Corría la voz de que habían matado
a tal o a cual. La revolución cesó sin
lucha: los asturianos no somos tontos. Los dirigentes de la revolución,
en Sama, sabían que en el resto de
España no había triunfado el levantamiento. La revolución se extinguió
suavemente y quedamos maravillados. No hubo escaramuzas con las
tropas que vinieron a Asturias. Hubo
el pacto de Belarmino Tomás con el
general Ochoa. A Belarmino Tomás
no le conocí personalmente; una vez
le vi hablar por los altavoces. Dicen
que era inteligente y tuvo que serlo;
luego fue el presidente del Gobierno
de Asturias y León, en la guerra. La
revolución acabó de súbito, igual que
comenzó. Los comités y las casas
del pueblo se quedaron vacíos y el
Ejército hizo un parón para facilitarles la huida, y no volaron las fábricas, como se rumoreaba».

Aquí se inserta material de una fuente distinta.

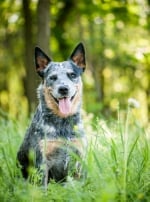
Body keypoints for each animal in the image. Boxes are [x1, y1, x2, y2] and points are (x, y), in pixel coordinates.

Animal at [17, 42, 86, 186]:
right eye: (53, 77)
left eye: (72, 75)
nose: (63, 89)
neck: (63, 124)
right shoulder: (42, 159)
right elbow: (42, 185)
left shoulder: (79, 157)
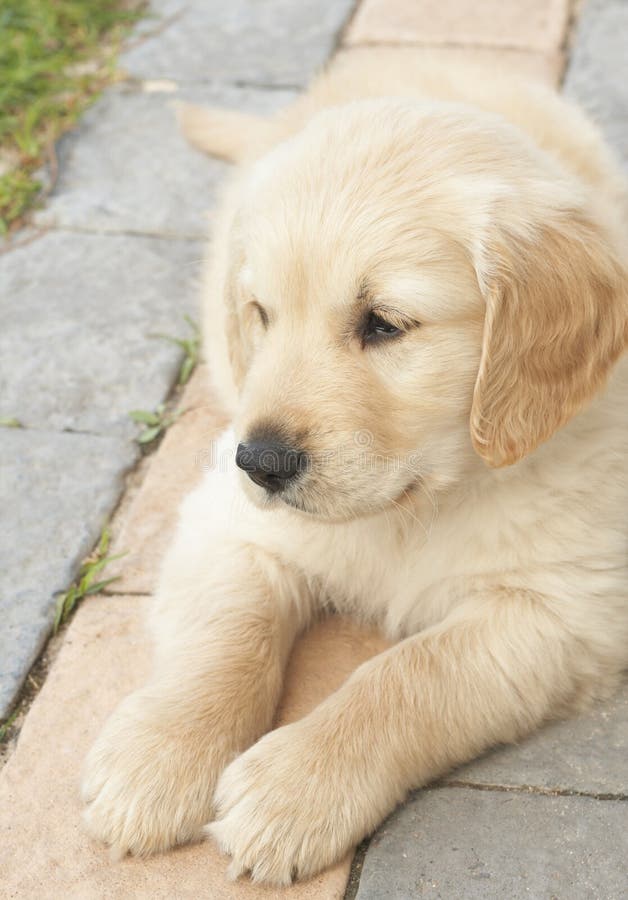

● Oviedo electrificado. «Y la
guerra del 36 también fue súbita,
aunque la esperábamos. Justo la víspera del alzamiento estábamos varios en el casino de La Felguera,
asomados al balcón, y comentábamos que había una tranquilidad muy
grande y que algo se estaría tramando. “Un día de éstos va a haber otra
revolución”, decíamos, pero de izquierdas, ya que no pensábamos que
se levantarían las derechas, que son
perezosas por naturaleza y educación. También comentábamos si había sido un acierto concentrar a toda
la Guardia Civil del valle del Nalón
en La Felguera, en el edificio de la
Escuela de Artes y Oficios, hermoso y con grandes ventanales, pero
inapropiado para cuartel. Era como
estar al aire libre. Y se repitió lo del
34. Hubo una noche de explosiones.
Como el cuartel estaba a unos ciento y pico metros de mi casa, se oían
las explosiones, tremendas, más
grandes que las del 34. “Adiós”, le
dije a mi madre, “No se salva nadie,
va a ser una hecatombe y detrás de
ellos vamos todos”. Y al cabo de un
tiempo hubo silencio. A la mañana,
me asomo a los visillos y empieza a
pasar gente tirando tricornios y sables al aire. Luego un silencio sepulcral. Así comenzó la guerra en La
Felguera. Se había producido el alzamiento y se pensaba que iba a ser
en todas las capitanías generales y
que en siete días, para la fiesta de
Santiago Apóstol, el día 25 de julio,
se habría acabado todo. Oviedo quedó sitiado. Los milicianos de La Felguera que iban y venía del asedio
decían que los fascistas de Oviedo
estaban armados hasta los dientes.
“No pudimos hacer nada, está todo
electrificado”, decían. Era pura propaganda».